Each line below should be reproduced without any alteration.

-- START --

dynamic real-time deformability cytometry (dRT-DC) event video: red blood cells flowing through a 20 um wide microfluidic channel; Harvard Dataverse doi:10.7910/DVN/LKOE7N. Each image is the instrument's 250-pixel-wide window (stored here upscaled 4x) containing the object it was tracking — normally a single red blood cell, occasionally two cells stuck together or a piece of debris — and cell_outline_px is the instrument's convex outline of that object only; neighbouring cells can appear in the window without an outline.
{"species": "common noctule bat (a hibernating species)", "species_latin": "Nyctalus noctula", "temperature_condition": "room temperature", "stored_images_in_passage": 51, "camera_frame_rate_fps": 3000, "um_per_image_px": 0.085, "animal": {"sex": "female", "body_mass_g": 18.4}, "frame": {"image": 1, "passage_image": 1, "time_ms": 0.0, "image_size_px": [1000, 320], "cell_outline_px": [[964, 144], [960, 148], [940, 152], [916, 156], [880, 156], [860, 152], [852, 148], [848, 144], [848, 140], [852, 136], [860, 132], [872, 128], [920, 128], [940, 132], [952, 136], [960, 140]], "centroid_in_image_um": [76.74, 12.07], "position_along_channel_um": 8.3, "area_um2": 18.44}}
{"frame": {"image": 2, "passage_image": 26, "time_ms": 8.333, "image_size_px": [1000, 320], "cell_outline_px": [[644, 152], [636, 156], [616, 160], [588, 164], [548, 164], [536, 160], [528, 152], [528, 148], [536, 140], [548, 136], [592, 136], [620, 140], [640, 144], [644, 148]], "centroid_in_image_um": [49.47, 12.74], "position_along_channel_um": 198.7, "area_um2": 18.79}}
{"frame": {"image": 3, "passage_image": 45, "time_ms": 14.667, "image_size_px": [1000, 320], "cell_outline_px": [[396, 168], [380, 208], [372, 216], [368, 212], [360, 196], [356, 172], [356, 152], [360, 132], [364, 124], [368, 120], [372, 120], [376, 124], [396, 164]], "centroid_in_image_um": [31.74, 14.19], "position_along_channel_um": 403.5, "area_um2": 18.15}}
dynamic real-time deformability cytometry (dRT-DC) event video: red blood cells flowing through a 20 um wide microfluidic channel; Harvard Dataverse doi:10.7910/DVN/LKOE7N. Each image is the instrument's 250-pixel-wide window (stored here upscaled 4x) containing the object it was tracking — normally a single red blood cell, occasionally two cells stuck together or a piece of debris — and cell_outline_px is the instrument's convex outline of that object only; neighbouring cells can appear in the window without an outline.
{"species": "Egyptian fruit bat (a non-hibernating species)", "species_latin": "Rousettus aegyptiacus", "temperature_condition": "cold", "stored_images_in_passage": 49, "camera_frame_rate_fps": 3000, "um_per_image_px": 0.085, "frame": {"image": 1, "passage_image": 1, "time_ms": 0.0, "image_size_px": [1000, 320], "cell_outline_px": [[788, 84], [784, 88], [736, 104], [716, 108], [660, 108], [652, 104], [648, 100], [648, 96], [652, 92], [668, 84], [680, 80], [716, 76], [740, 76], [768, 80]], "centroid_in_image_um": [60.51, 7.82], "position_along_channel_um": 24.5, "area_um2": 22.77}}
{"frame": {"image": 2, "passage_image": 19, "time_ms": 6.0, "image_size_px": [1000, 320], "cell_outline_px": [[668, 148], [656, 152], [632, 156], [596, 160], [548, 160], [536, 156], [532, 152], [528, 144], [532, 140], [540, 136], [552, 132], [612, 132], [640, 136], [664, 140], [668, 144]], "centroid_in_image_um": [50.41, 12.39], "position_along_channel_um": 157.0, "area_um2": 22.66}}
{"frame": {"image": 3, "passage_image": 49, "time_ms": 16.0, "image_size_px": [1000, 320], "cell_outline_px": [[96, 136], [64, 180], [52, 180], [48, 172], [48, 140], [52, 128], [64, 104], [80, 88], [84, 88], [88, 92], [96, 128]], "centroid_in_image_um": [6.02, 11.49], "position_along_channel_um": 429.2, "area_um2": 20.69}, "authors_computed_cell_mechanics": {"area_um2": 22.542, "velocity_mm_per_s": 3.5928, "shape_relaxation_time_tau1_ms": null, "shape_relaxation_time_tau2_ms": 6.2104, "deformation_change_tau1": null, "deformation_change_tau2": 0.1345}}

-- END --

● **Expected answer**
dynamic real-time deformability cytometry (dRT-DC) event video: red blood cells flowing through a 20 um wide microfluidic channel; Harvard Dataverse doi:10.7910/DVN/LKOE7N. Each image is the instrument's 250-pixel-wide window (stored here upscaled 4x) containing the object it was tracking — normally a single red blood cell, occasionally two cells stuck together or a piece of debris — and cell_outline_px is the instrument's convex outline of that object only; neighbouring cells can appear in the window without an outline.
{"species": "common noctule bat (a hibernating species)", "species_latin": "Nyctalus noctula", "temperature_condition": "room temperature", "stored_images_in_passage": 51, "camera_frame_rate_fps": 3000, "um_per_image_px": 0.085, "animal": {"sex": "female", "body_mass_g": 18.4}, "frame": {"image": 1, "passage_image": 1, "time_ms": 0.0, "image_size_px": [1000, 320], "cell_outline_px": [[964, 144], [960, 148], [940, 152], [916, 156], [880, 156], [860, 152], [852, 148], [848, 144], [848, 140], [852, 136], [860, 132], [872, 128], [920, 128], [940, 132], [952, 136], [960, 140]], "centroid_in_image_um": [76.74, 12.07], "position_along_channel_um": 8.3, "area_um2": 18.44}}
{"frame": {"image": 2, "passage_image": 26, "time_ms": 8.333, "image_size_px": [1000, 320], "cell_outline_px": [[644, 152], [636, 156], [616, 160], [588, 164], [548, 164], [536, 160], [528, 152], [528, 148], [536, 140], [548, 136], [592, 136], [620, 140], [640, 144], [644, 148]], "centroid_in_image_um": [49.47, 12.74], "position_along_channel_um": 198.7, "area_um2": 18.79}}
{"frame": {"image": 3, "passage_image": 45, "time_ms": 14.667, "image_size_px": [1000, 320], "cell_outline_px": [[396, 168], [380, 208], [372, 216], [368, 212], [360, 196], [356, 172], [356, 152], [360, 132], [364, 124], [368, 120], [372, 120], [376, 124], [396, 164]], "centroid_in_image_um": [31.74, 14.19], "position_along_channel_um": 403.5, "area_um2": 18.15}}
dynamic real-time deformability cytometry (dRT-DC) event video: red blood cells flowing through a 20 um wide microfluidic channel; Harvard Dataverse doi:10.7910/DVN/LKOE7N. Each image is the instrument's 250-pixel-wide window (stored here upscaled 4x) containing the object it was tracking — normally a single red blood cell, occasionally two cells stuck together or a piece of debris — and cell_outline_px is the instrument's convex outline of that object only; neighbouring cells can appear in the window without an outline.
{"species": "Egyptian fruit bat (a non-hibernating species)", "species_latin": "Rousettus aegyptiacus", "temperature_condition": "cold", "stored_images_in_passage": 49, "camera_frame_rate_fps": 3000, "um_per_image_px": 0.085, "frame": {"image": 1, "passage_image": 1, "time_ms": 0.0, "image_size_px": [1000, 320], "cell_outline_px": [[788, 84], [784, 88], [736, 104], [716, 108], [660, 108], [652, 104], [648, 100], [648, 96], [652, 92], [668, 84], [680, 80], [716, 76], [740, 76], [768, 80]], "centroid_in_image_um": [60.51, 7.82], "position_along_channel_um": 24.5, "area_um2": 22.77}}
{"frame": {"image": 2, "passage_image": 19, "time_ms": 6.0, "image_size_px": [1000, 320], "cell_outline_px": [[668, 148], [656, 152], [632, 156], [596, 160], [548, 160], [536, 156], [532, 152], [528, 144], [532, 140], [540, 136], [552, 132], [612, 132], [640, 136], [664, 140], [668, 144]], "centroid_in_image_um": [50.41, 12.39], "position_along_channel_um": 157.0, "area_um2": 22.66}}
{"frame": {"image": 3, "passage_image": 49, "time_ms": 16.0, "image_size_px": [1000, 320], "cell_outline_px": [[96, 136], [64, 180], [52, 180], [48, 172], [48, 140], [52, 128], [64, 104], [80, 88], [84, 88], [88, 92], [96, 128]], "centroid_in_image_um": [6.02, 11.49], "position_along_channel_um": 429.2, "area_um2": 20.69}, "authors_computed_cell_mechanics": {"area_um2": 22.542, "velocity_mm_per_s": 3.5928, "shape_relaxation_time_tau1_ms": null, "shape_relaxation_time_tau2_ms": 6.2104, "deformation_change_tau1": null, "deformation_change_tau2": 0.1345}}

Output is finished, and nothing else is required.